>>

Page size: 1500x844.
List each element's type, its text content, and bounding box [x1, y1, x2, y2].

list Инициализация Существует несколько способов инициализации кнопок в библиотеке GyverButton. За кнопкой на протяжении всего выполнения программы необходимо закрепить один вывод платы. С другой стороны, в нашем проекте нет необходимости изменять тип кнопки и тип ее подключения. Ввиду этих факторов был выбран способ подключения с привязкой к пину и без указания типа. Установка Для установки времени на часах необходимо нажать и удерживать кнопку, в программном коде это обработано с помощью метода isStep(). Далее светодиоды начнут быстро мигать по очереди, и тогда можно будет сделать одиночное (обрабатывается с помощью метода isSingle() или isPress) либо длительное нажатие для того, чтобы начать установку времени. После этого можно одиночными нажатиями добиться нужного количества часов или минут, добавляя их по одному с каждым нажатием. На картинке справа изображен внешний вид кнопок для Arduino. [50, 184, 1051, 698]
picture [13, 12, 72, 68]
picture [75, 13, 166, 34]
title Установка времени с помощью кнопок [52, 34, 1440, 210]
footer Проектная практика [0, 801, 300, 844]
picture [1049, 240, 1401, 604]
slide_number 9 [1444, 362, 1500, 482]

<<

* _EXERCISE_: For the string "picture", go line by line through the material and copy every line that has it.

* _RESPONSE TO THIS EXERCISE_:
picture [13, 12, 72, 68]
picture [75, 13, 166, 34]
picture [1049, 240, 1401, 604]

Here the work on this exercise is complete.